81.3 RBD Wittenburg Boat Ramp
Private boat ramp, no services. Picnic pavilion and small parking lot. Long walk to the nearest stores (5 miles — Altenburg) but well worth the hike if you want to see the very unique Lutheran Church and Museum. Picture-perfect small farms of all shapes and sorts and sizes fill the valleys and checkerboard the landscape above the Middle Mississippi, but Altenburg and vicinity seems to have fostered the richest assortment anywhere. Dairy, pigs, chickens, sheep, cattle, goats, horses, you name it, sprinkled in with corn fields, soybeans, wheat and vineyards. The small farm seems to be alive and well on the Mississippi Hills.
80.8 LBD Grand Tower – Devil’s Bake Oven (Rock Cliff)
After bouncing off Fountain Bluff the channel goes river center and paddlers looking downstream will become aware of an unusual feature seen left bank, a chunky shape rising right out of the water. At first it appears to be a grey boulder, but by and by you realize there are trees on top. It must be larger than a boulder. Trees don’t grow on a boulder. At low water you’ll see a cave on the west side facing the river. This is the Devl’s Bake Oven. Make a landing from the big eddy swirling downstream of the cliff and climb up an unkept trail on its backside for great views up and down the river. At low and medium water levels you can camp, but there is a dirt road behind leading to the nearby campground and town, and you will probably have company.
80.5 LBD Devil’s Backbone Park & Campground
One of the most beautiful parks on the Middle Mississippi straddles the Devil’s Backbone, a ridge of limestone leftover from the glacial days when torrents of water 20-30 times the Mississippi is today scoured everything movable out of the valley and deposited rocks, gravel, sand and mud. As it receded, the falling waters left behind monuments of the surrounding hills in the valley such as the Devil’s Backbone.

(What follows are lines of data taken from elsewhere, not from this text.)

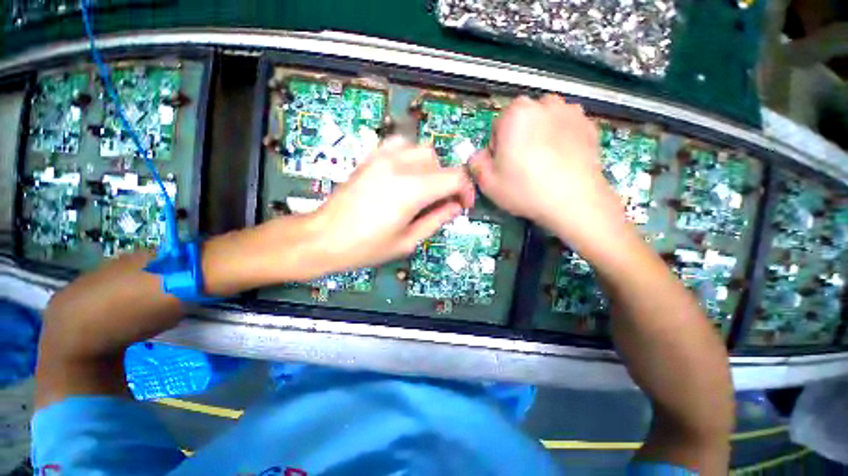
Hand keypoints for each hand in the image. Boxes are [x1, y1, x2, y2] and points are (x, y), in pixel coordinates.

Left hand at [310, 137, 474, 271]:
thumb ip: (436, 220)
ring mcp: (382, 158)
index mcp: (411, 190)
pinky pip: (400, 144)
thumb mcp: (407, 241)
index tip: (462, 205)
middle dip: (447, 181)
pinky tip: (406, 174)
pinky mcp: (370, 158)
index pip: (455, 176)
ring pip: (422, 149)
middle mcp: (399, 166)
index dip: (465, 190)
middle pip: (439, 161)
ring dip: (431, 168)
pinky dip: (410, 156)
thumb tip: (455, 207)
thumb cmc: (365, 247)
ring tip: (424, 189)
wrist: (324, 237)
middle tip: (441, 203)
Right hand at [470, 95, 627, 247]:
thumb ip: (476, 163)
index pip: (498, 127)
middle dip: (518, 139)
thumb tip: (479, 156)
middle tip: (522, 166)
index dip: (498, 148)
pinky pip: (565, 129)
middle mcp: (544, 104)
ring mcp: (571, 112)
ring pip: (544, 123)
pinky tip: (561, 163)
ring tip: (543, 164)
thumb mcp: (487, 182)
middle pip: (522, 122)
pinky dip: (561, 141)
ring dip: (540, 137)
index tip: (504, 166)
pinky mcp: (589, 125)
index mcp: (516, 113)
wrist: (574, 201)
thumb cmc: (525, 189)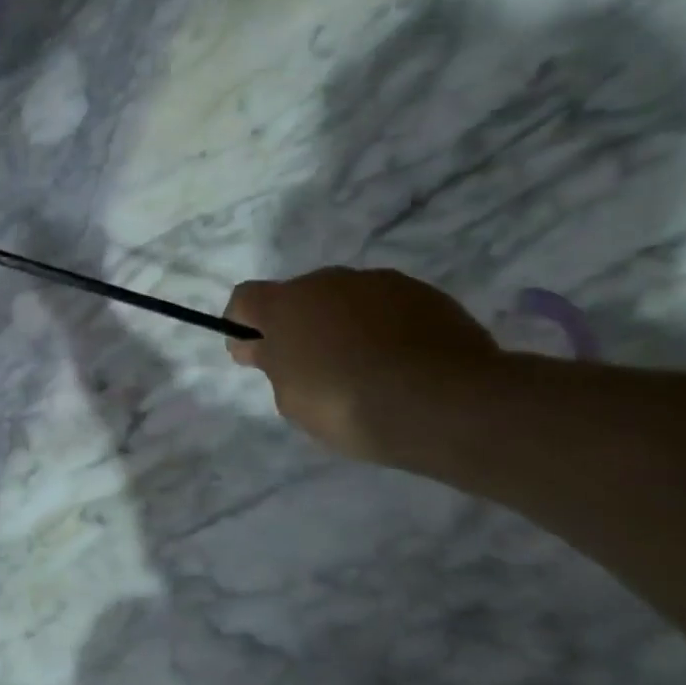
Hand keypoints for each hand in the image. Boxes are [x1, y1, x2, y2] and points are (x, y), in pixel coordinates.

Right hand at [224, 268, 502, 463]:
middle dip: (299, 325)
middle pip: (299, 297)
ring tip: (363, 368)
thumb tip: (263, 347)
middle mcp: (328, 281)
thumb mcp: (291, 399)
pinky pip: (388, 308)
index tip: (253, 354)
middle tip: (311, 367)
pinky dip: (384, 329)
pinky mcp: (425, 294)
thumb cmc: (346, 404)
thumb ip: (273, 365)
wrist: (443, 402)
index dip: (242, 324)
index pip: (245, 299)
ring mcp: (380, 283)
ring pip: (346, 300)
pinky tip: (399, 363)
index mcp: (285, 304)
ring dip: (343, 324)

Devil’s Backbone is an unusual limestone ridge that runs for about one-half mile along the eastern shore of the Mississippi River at Grand Tower. At the north edge of the Backbone, there is steep gap and then the Devil’s Bake Oven, a larger rock that stands on the edge of the river and rises to heights of nearly one hundred feet. These two landmarks were used by river men to signal a shallow spot in the Mississippi River. Before the river was dammed, keelboats and barges were towed over the sandbars using mules. This bottleneck became a natural hijacking area for river pirates. The raids by river pirates became so bad that in 1803, a detachment of U.S. Cavalrymen were dispatched to drive the outlaws from the area. In the late 1800s an iron foundry was built on the hillside on Devil’s Backbone. (From Great River Road)

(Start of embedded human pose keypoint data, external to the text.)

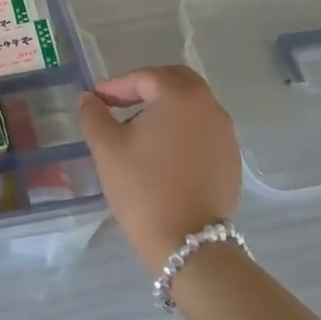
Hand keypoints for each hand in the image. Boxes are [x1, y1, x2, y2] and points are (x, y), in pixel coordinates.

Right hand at [79, 65, 242, 269]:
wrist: (187, 242)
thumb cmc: (142, 188)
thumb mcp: (106, 148)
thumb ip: (94, 115)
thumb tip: (89, 98)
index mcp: (179, 97)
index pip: (144, 77)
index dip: (116, 85)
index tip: (97, 98)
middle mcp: (208, 107)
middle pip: (176, 80)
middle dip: (147, 86)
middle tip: (121, 102)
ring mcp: (225, 133)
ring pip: (193, 103)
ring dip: (166, 106)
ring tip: (140, 128)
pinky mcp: (231, 157)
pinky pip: (204, 127)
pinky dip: (183, 126)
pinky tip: (164, 150)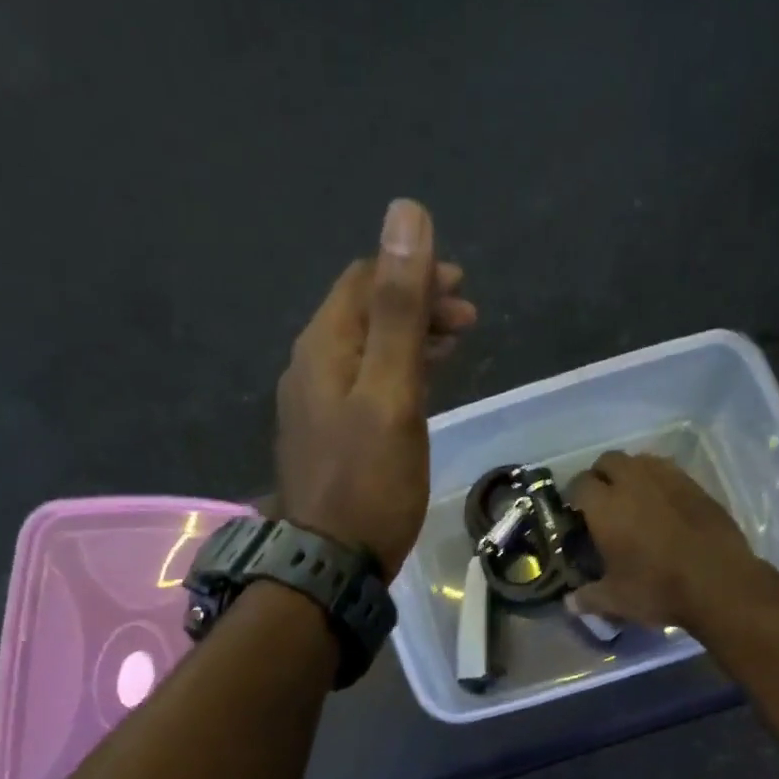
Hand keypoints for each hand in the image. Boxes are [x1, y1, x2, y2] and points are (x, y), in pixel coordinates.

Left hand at [276, 199, 476, 574]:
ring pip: (365, 351)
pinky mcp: (327, 438)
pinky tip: (418, 390)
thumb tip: (406, 214)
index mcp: (323, 347)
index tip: (462, 290)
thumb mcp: (392, 393)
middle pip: (364, 314)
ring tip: (454, 346)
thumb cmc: (369, 482)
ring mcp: (315, 406)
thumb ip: (400, 309)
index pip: (364, 281)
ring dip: (409, 339)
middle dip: (416, 304)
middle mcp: (310, 367)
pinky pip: (362, 386)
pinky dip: (395, 374)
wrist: (330, 563)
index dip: (413, 272)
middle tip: (468, 320)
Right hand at [567, 452, 756, 628]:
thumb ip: (588, 597)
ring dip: (630, 473)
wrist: (719, 582)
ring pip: (640, 460)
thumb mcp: (616, 600)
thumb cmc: (658, 589)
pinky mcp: (695, 485)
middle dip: (600, 476)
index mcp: (605, 506)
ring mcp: (668, 479)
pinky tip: (663, 505)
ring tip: (632, 499)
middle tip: (601, 502)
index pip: (579, 484)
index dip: (573, 496)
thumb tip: (569, 602)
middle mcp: (633, 481)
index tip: (575, 512)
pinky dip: (658, 481)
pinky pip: (668, 471)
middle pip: (608, 460)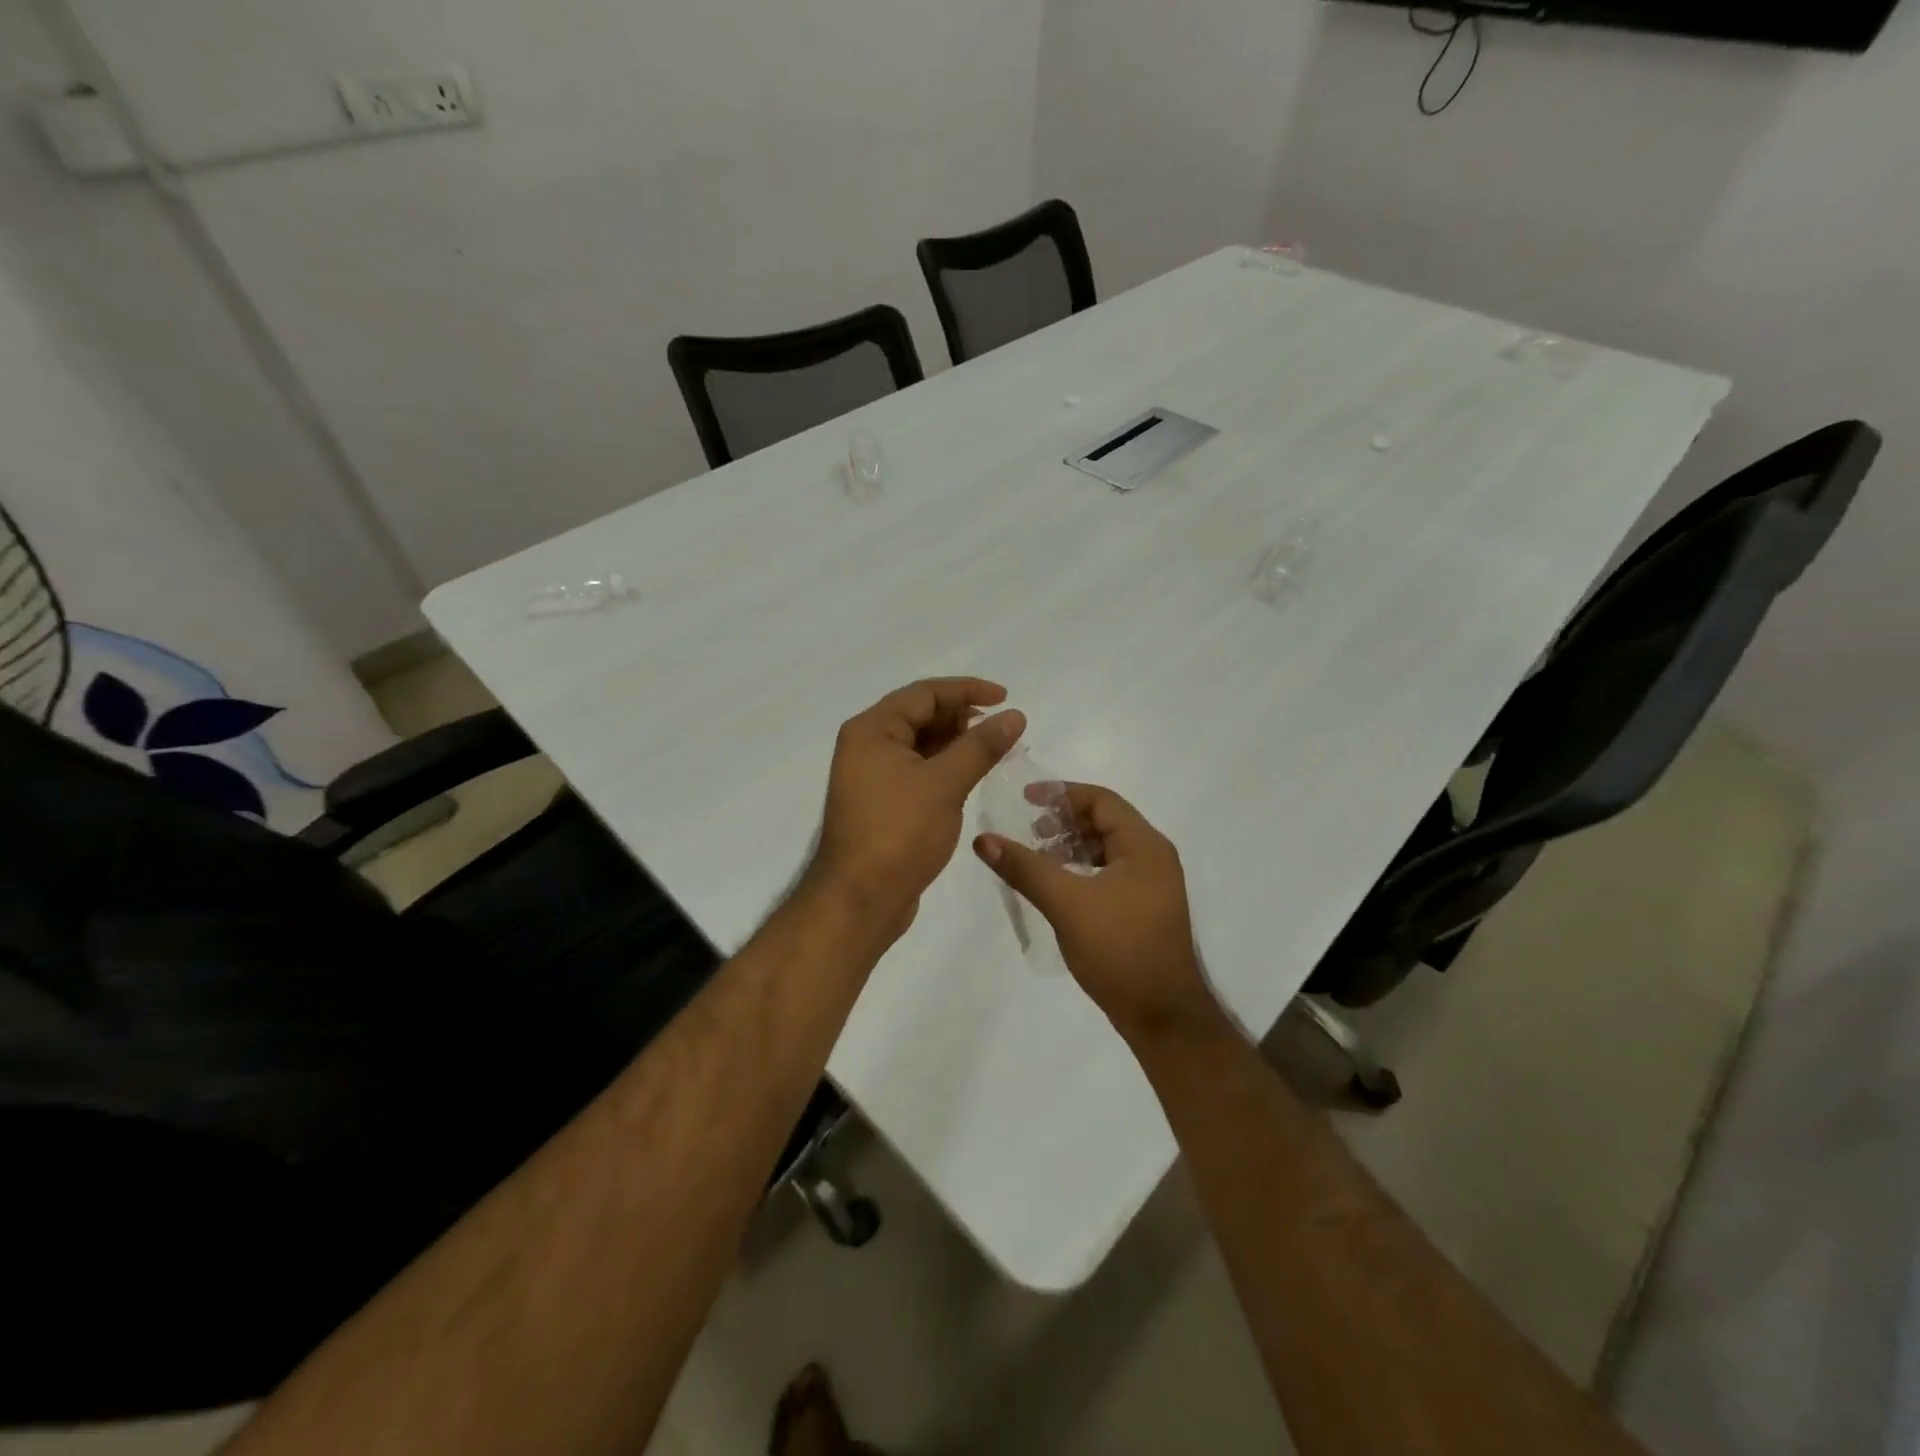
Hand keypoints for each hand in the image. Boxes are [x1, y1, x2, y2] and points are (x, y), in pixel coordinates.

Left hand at [812, 678, 1025, 938]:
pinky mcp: (883, 802)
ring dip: (957, 743)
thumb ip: (981, 746)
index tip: (1005, 698)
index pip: (924, 693)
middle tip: (1002, 729)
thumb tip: (1014, 715)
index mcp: (872, 730)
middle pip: (920, 715)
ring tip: (995, 751)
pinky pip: (918, 770)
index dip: (967, 690)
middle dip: (962, 717)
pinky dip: (946, 767)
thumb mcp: (944, 784)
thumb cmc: (898, 834)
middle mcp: (867, 746)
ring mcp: (872, 776)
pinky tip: (972, 776)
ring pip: (921, 745)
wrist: (859, 900)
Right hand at [973, 783, 1220, 1042]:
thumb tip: (984, 840)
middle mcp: (1154, 858)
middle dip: (1065, 821)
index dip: (1062, 794)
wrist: (1162, 1016)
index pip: (1102, 800)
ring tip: (1038, 857)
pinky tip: (1058, 886)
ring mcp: (1152, 885)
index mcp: (1145, 846)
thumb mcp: (1066, 903)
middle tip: (1030, 831)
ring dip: (1072, 846)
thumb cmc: (1119, 949)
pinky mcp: (1144, 909)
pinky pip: (1110, 872)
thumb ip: (1025, 868)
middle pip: (1106, 821)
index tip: (1026, 799)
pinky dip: (1082, 869)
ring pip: (1107, 849)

You can make a primitive camp on the sandbar downstream of Devil’s Bake Oven (Rock Cliff) if the water is below 20 on the Chester Gage. But if you don’t mind being amongst RVs and car campers, you might want to camp at nearby Devil’s Backbone Park & Campground and enjoy hot showers and running water. The primitive camping for us paddlers with tents is located at the north and south ends of the park. Take a walk and pick out your place, and then paddle up as close as you can get for easy access from the river. Devil’s Backbone Park sits upon the River to River Trail, as well as the Lewis and Clark Expedition Trail. There are hiking trails into the Backbone. Campfires are permitted, and firewood can be acquired on site. The park also supplies fire rings and picnic tables as requested. Fees for tent camping is $7.50/day.

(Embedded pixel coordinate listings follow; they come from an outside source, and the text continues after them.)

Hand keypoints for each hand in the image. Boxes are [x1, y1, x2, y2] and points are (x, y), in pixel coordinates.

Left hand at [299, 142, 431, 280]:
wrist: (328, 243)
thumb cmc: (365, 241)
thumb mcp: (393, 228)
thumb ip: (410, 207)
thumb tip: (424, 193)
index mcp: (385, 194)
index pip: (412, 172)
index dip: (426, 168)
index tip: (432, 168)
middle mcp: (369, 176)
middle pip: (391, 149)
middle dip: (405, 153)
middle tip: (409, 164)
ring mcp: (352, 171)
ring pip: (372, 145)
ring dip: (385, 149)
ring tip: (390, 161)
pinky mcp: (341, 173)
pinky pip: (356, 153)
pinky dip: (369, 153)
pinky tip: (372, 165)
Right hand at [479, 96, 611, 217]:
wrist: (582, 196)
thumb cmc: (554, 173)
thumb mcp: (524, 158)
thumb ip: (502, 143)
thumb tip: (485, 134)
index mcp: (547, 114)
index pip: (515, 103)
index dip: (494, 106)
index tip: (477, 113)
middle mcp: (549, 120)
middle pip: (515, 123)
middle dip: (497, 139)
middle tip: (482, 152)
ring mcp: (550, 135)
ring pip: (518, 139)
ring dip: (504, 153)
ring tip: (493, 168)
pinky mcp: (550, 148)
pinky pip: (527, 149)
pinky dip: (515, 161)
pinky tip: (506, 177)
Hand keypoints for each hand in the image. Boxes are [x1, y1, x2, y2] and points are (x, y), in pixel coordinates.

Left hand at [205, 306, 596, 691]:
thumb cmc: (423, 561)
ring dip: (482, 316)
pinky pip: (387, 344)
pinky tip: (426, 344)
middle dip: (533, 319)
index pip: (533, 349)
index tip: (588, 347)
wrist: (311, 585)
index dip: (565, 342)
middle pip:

Note: You will find another ideally located public campground 14 miles downstream at Trail of Tears State Park, which has showers, laundry, and WIFI.
The River to River Trail (American Discovery Trail)
The River to River Trail crosses 160 miles of Southern Illinois from Battery Rock on the Ohio River to Devil’s Backbone Park in Grand Tower Illinois on the Mississippi River. The River to River trail is part of the American Discovery Trail that extends 5,000 miles coast to coast from Cape Henlopen State Park in Delaware to Point Reyes National Seashore in California, and claims to be our only cast to coast non-motorized recreational trail.